• _Required action_:
Go through the entries and copy every line that has the string "ardından" in it.

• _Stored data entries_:
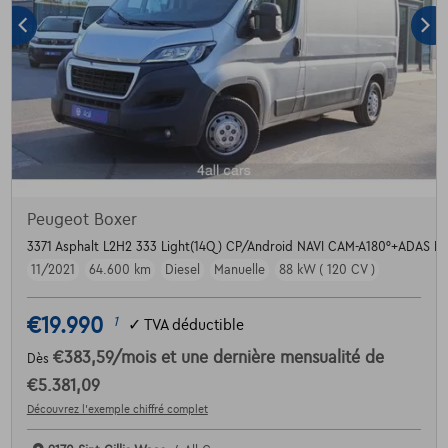
Peugeot Boxer
3371 Asphalt L2H2 333 Light(14Q) CP/Android NAVI CAM-A180°+ADAS P
11/2021
64.600 km
Diesel
Manuelle
88 kW ( 120 CV )
€19.990
1
✓
TVA déductible
€383,59
/mois
et une dernière mensualité de
Dès
€5.381,09
Découvrez l’exemple chiffré complet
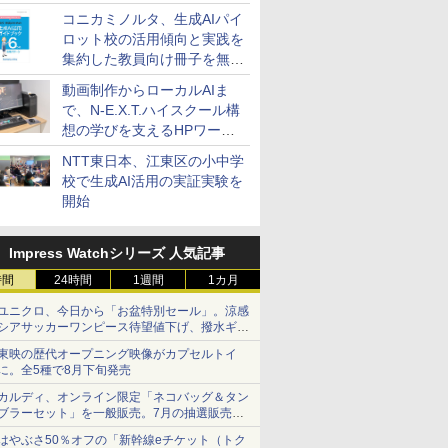
コニカミノルタ、生成AIパイ
ロット校の活用傾向と実践を
集約した教員向け冊子を無料
公開
動画制作からローカルAIま
で、N-E.X.T.ハイスクール構
想の学びを支えるHPワーク
ステーション
NTT東日本、江東区の小中学
校で生成AI活用の実証実験を
開始
Impress Watchシリーズ 人気記事
時間
24時間
1週間
1カ月
ユニクロ、今日から「お盆特別セール」。涼感
シアサッカーワンピース待望値下げ、撥水ギア
ショーツは1990円に
東映の歴代オープニング映像がカプセルトイ
に。全5種で8月下旬発売
カルディ、オンライン限定「ネコバッグ＆タン
ブラーセット」を一般販売。7月の抽選販売の
当選無効分
はやぶさ50％オフの「新幹線eチケット（トク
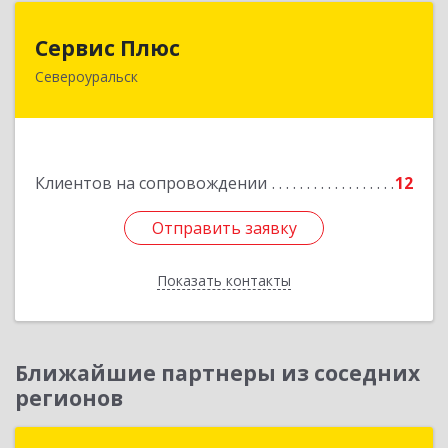
Сервис Плюс
Сервис Плюс
Североуральск
624480, Свердловская обл, Североуральск г,
Ленина ул, дом № 10, кв.оф.1
Подробнее
Клиентов на сопровождении
12
Отправить заявку
Отправить заявку
Показать контакты
Назад
Ближайшие партнеры из соседних
регионов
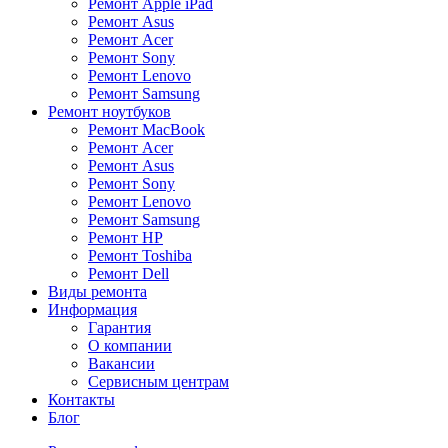
Ремонт Apple iPad
Ремонт Asus
Ремонт Acer
Ремонт Sony
Ремонт Lenovo
Ремонт Samsung
Ремонт ноутбуков
Ремонт MacBook
Ремонт Acer
Ремонт Asus
Ремонт Sony
Ремонт Lenovo
Ремонт Samsung
Ремонт HP
Ремонт Toshiba
Ремонт Dell
Виды ремонта
Информация
Гарантия
О компании
Вакансии
Сервисным центрам
Контакты
Блог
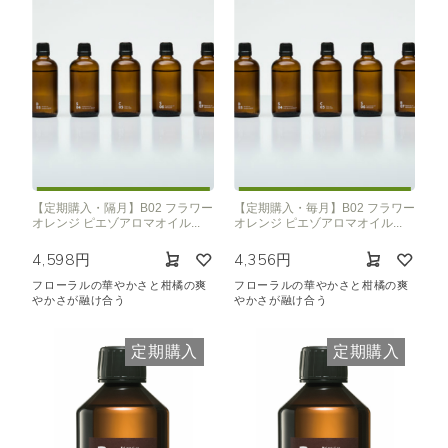
【定期購入・隔月】B02 フラワー
【定期購入・毎月】B02 フラワー
オレンジ ピエゾアロマオイル...
オレンジ ピエゾアロマオイル...
4,598円
4,356円
フローラルの華やかさと柑橘の爽
フローラルの華やかさと柑橘の爽
やかさが融け合う
やかさが融け合う
定期購入
定期購入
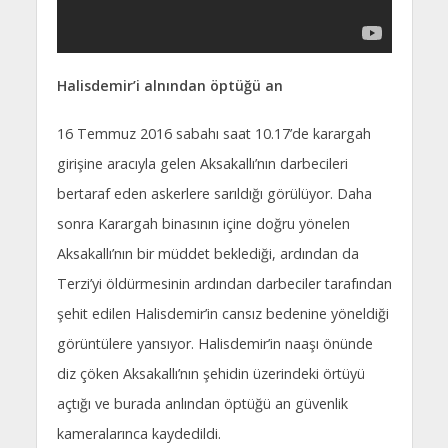
Halisdemir’i alnından öptüğü an
16 Temmuz 2016 sabahı saat 10.17’de karargah
girişine aracıyla gelen Aksakallı’nın darbecileri
bertaraf eden askerlere sarıldığı görülüyor. Daha
sonra Karargah binasının içine doğru yönelen
Aksakallı’nın bir müddet beklediği, ardından da
Terzi’yi öldürmesinin ardından darbeciler tarafından
şehit edilen Halisdemir’in cansız bedenine yöneldiği
görüntülere yansıyor. Halisdemir’in naaşı önünde
diz çöken Aksakallı’nın şehidin üzerindeki örtüyü
açtığı ve burada anlından öptüğü an güvenlik
kameralarınca kaydedildi.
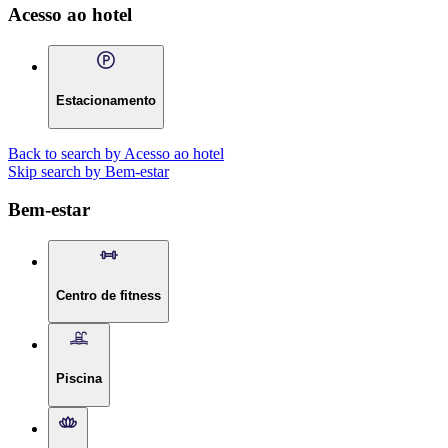
Acesso ao hotel
Estacionamento
Back to search by Acesso ao hotel
Skip search by Bem-estar
Bem-estar
Centro de fitness
Piscina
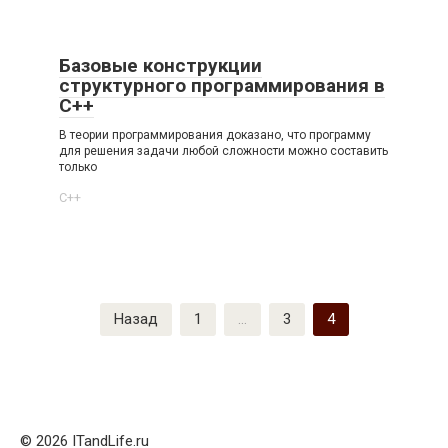
Базовые конструкции
структурного программирования в
C++
В теории программирования доказано, что программу
для решения задачи любой сложности можно составить
только
C++
Пагинация
Назад
1
…
3
4
записей
© 2026 ITandLife.ru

• _Problem solution_:
Aksakallı’nın bir müddet beklediği, ardından da
Terzi’yi öldürmesinin ardından darbeciler tarafından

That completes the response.